Tinan : Un honneur, je ne sais pas, car je ne dis pas que du bien sur eux, mais c’est un vrai hommage, ce sont les premiers concernés. Cette question est un peu délicate parce que ma famille ne représente pas le lecteur « type » pour cet ouvrage. Même s’il est vrai que ce livre est important pour eux car ils sont touchés par ce que j’ai vécu, et cela va leur permettre de me comprendre davantage, de connaitre un peu mieux comment j’ai ressenti les choses.  Mais avant tout, je souhaite toucher les personnes qui n’ont aucun lien avec moi, qui se reconnaitront dans leurs histoires personnelles. C’est un livre sur l’adoption certes mais les sujets qui y sont abordés, les questions et les réflexions vont bien au-delà de l’adoption. On peut très facilement faire le lien entre ce que j’explique et des expériences personnelles qu’on a eues.

Muñeca Linda : Chaque lecteur pourra se retrouver dans le fait d’avoir quitté un pays, d’avoir deux cultures différentes, c’est ça l’idée ?

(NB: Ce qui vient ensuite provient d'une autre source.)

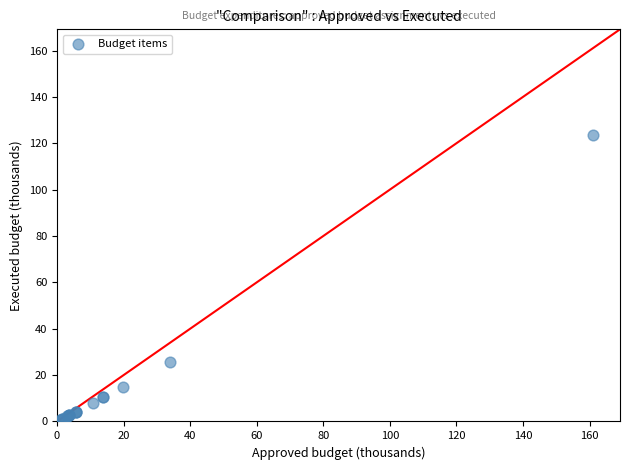

What Y value in the scatter plot is closest to 62?

25.7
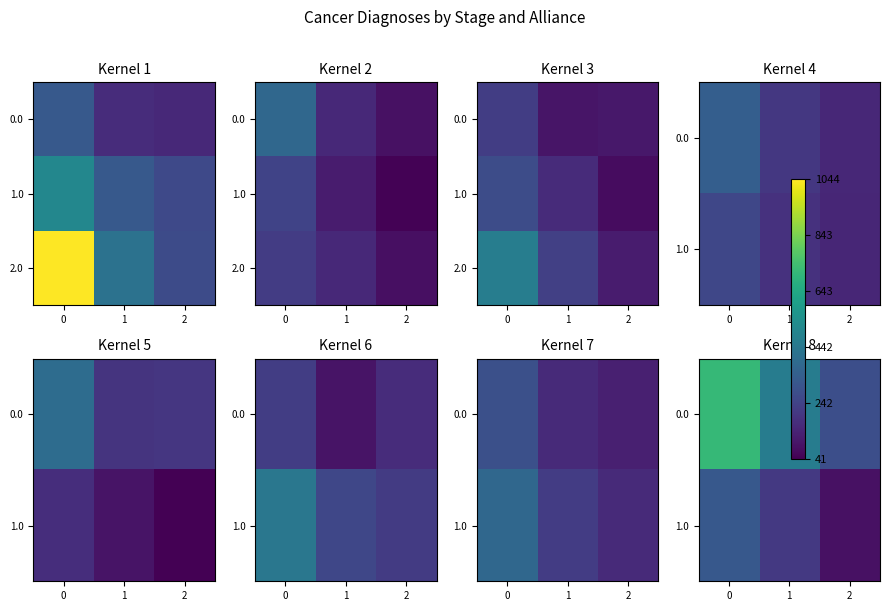

What is the difference between the 0.0 values at 0 and 2?

432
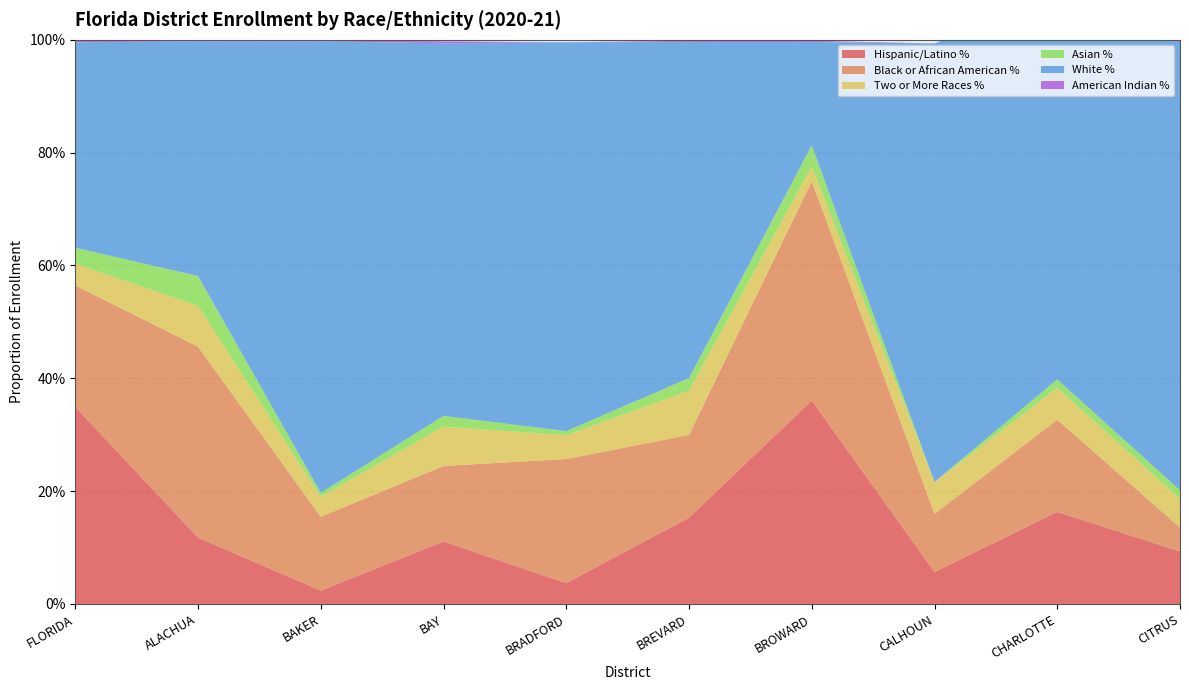

Reading left to right, transcribe all the data shown in this chart.

Hispanic/Latino %: 0.3	0.1	0.0	0.1	0.0	0.2	0.4	0.1	0.2	0.1
Black or African American %: 0.2	0.3	0.1	0.1	0.2	0.1	0.4	0.1	0.2	0.0
Two or More Races %: 0.0	0.1	0.0	0.1	0.0	0.1	0.0	0.1	0.1	0.1
Asian %: 0.0	0.1	0.0	0.0	0.0	0.0	0.0	0.0	0.0	0.0
White %: 0.4	0.4	0.8	0.7	0.7	0.6	0.2	0.8	0.7	0.8
American Indian %: 0.0	0.0	0.0	0.0	0.0	0.0	0.0	0.0	0.0	0.0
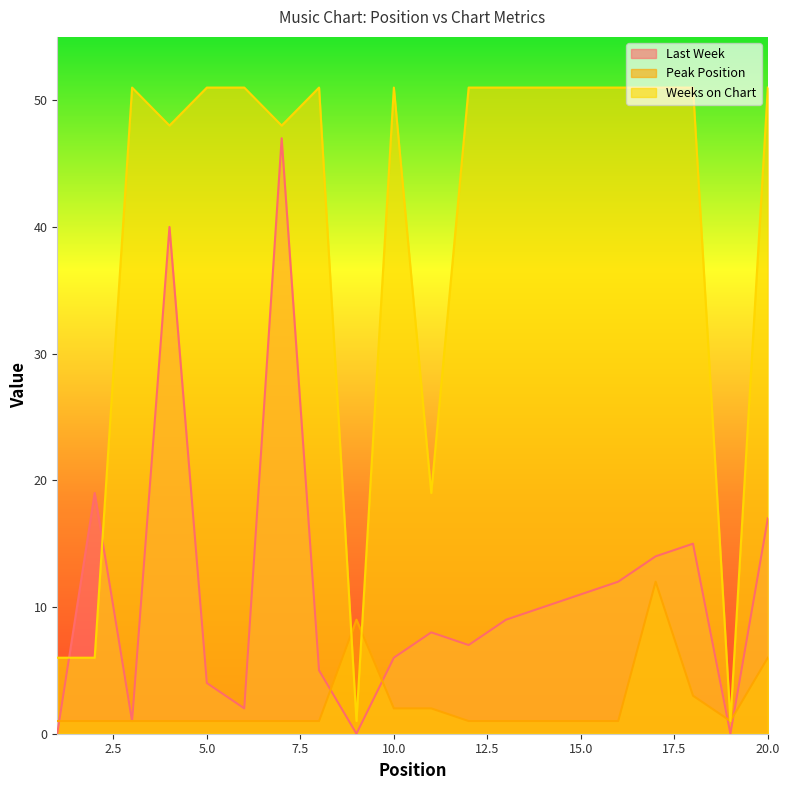

At which category does Last Week reach its first local peak?

2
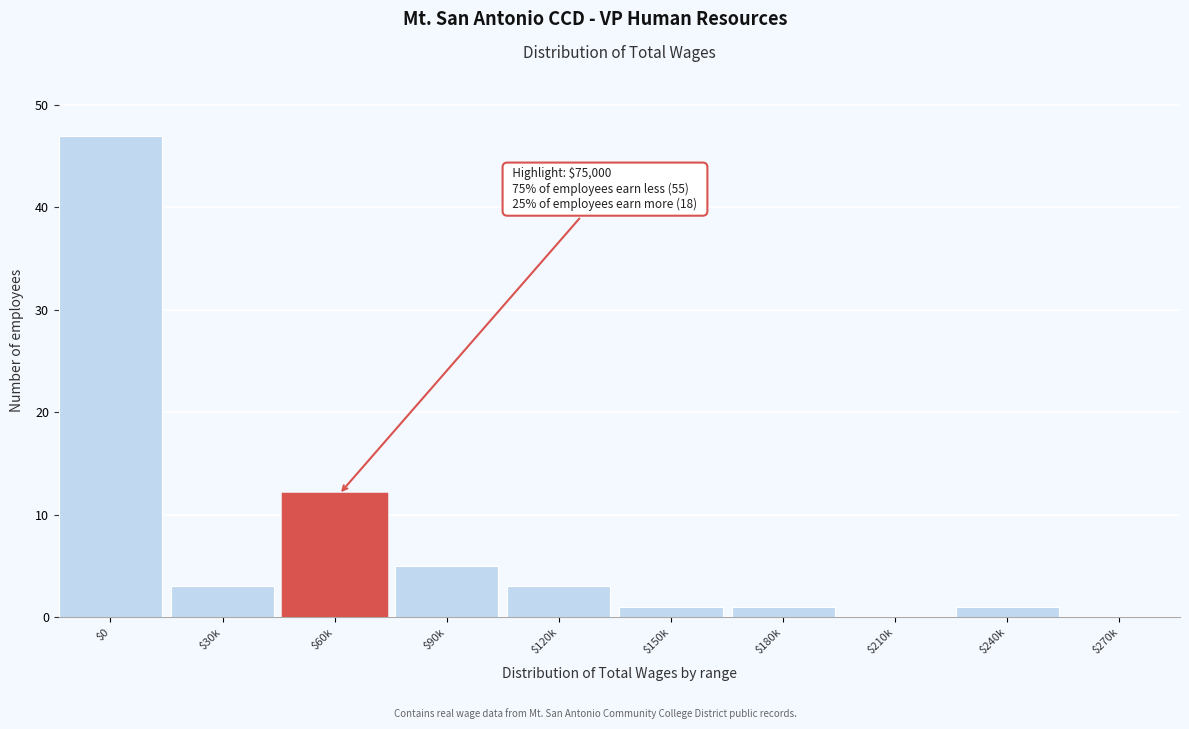

What is the sum of all values?

73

Tinan : Exactement. Le pluriculturalisme est un sujet qui concerne beaucoup de personnes, même celles qui n’ont connu qu’un pays mais qui ne s’y sentent pas à leur place.

 

Retrouvez plus d’informations sur Tinan Leroy sur son site www.tinan.fr.

2 commentaires

  1. Anonyme a dit :

    Libraire, je le recommande vivement à mes clients. Une histoire émouvante, touchante sur l’adoption. Ce récit m’a bouleversée , même quelques jours après l’avoir finit .

    Sarah

  2. Al a dit :

    Profondément touché par la disparition de l’auteur de Magnitude 7.3, j’espère pouvoir lire son livre un jour. En effet, je savais qu’il l’avait écrit mais je craignais trop de tomber dans l’intime et le pathos. Sa disparition tragique m’a comme rapproché de lui.